Each line below must be reproduced exactly, though the pictures are to be dropped.
━━━━━ SUPPLIED MATERIAL ━━━━━
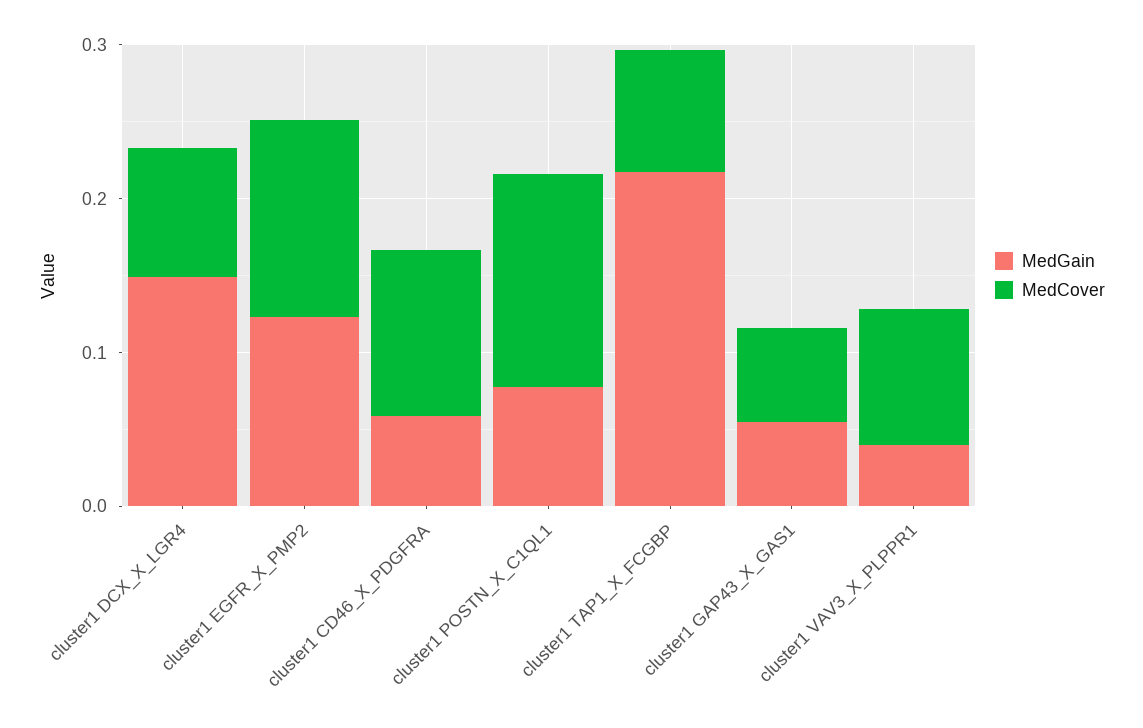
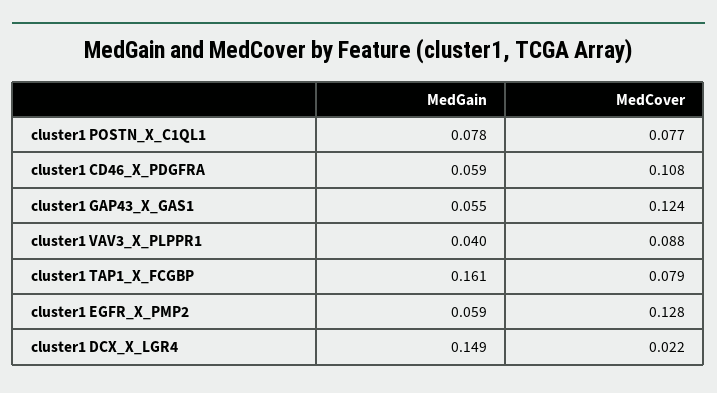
  {
    "MedGain": {
      "cluster1 DCX_X_LGR4": 0.149,
-     "cluster1 EGFR_X_PMP2": 0.12,
+     "cluster1 EGFR_X_PMP2": 0.059,
      "cluster1 CD46_X_PDGFRA": 0.059,
      "cluster1 POSTN_X_C1QL1": 0.078,
-     "cluster1 TAP1_X_FCGBP": 0.22,
+     "cluster1 TAP1_X_FCGBP": 0.161,
      "cluster1 GAP43_X_GAS1": 0.055,
      "cluster1 VAV3_X_PLPPR1": 0.04
    },
    "MedCover": {
-     "cluster1 DCX_X_LGR4": 0.08,
+     "cluster1 DCX_X_LGR4": 0.022,
      "cluster1 EGFR_X_PMP2": 0.128,
      "cluster1 CD46_X_PDGFRA": 0.108,
-     "cluster1 POSTN_X_C1QL1": 0.14,
+     "cluster1 POSTN_X_C1QL1": 0.077,
      "cluster1 TAP1_X_FCGBP": 0.079,
-     "cluster1 GAP43_X_GAS1": 0.06,
+     "cluster1 GAP43_X_GAS1": 0.124,
      "cluster1 VAV3_X_PLPPR1": 0.088
    }
  }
━━━━━
RESPONSE:
  {
    "MedGain": {
      "cluster1 DCX_X_LGR4": 0.149,
-     "cluster1 EGFR_X_PMP2": 0.12,
+     "cluster1 EGFR_X_PMP2": 0.059,
      "cluster1 CD46_X_PDGFRA": 0.059,
      "cluster1 POSTN_X_C1QL1": 0.078,
-     "cluster1 TAP1_X_FCGBP": 0.22,
+     "cluster1 TAP1_X_FCGBP": 0.161,
      "cluster1 GAP43_X_GAS1": 0.055,
      "cluster1 VAV3_X_PLPPR1": 0.04
    },
    "MedCover": {
-     "cluster1 DCX_X_LGR4": 0.08,
+     "cluster1 DCX_X_LGR4": 0.022,
      "cluster1 EGFR_X_PMP2": 0.128,
      "cluster1 CD46_X_PDGFRA": 0.108,
-     "cluster1 POSTN_X_C1QL1": 0.14,
+     "cluster1 POSTN_X_C1QL1": 0.077,
      "cluster1 TAP1_X_FCGBP": 0.079,
-     "cluster1 GAP43_X_GAS1": 0.06,
+     "cluster1 GAP43_X_GAS1": 0.124,
      "cluster1 VAV3_X_PLPPR1": 0.088
    }
  }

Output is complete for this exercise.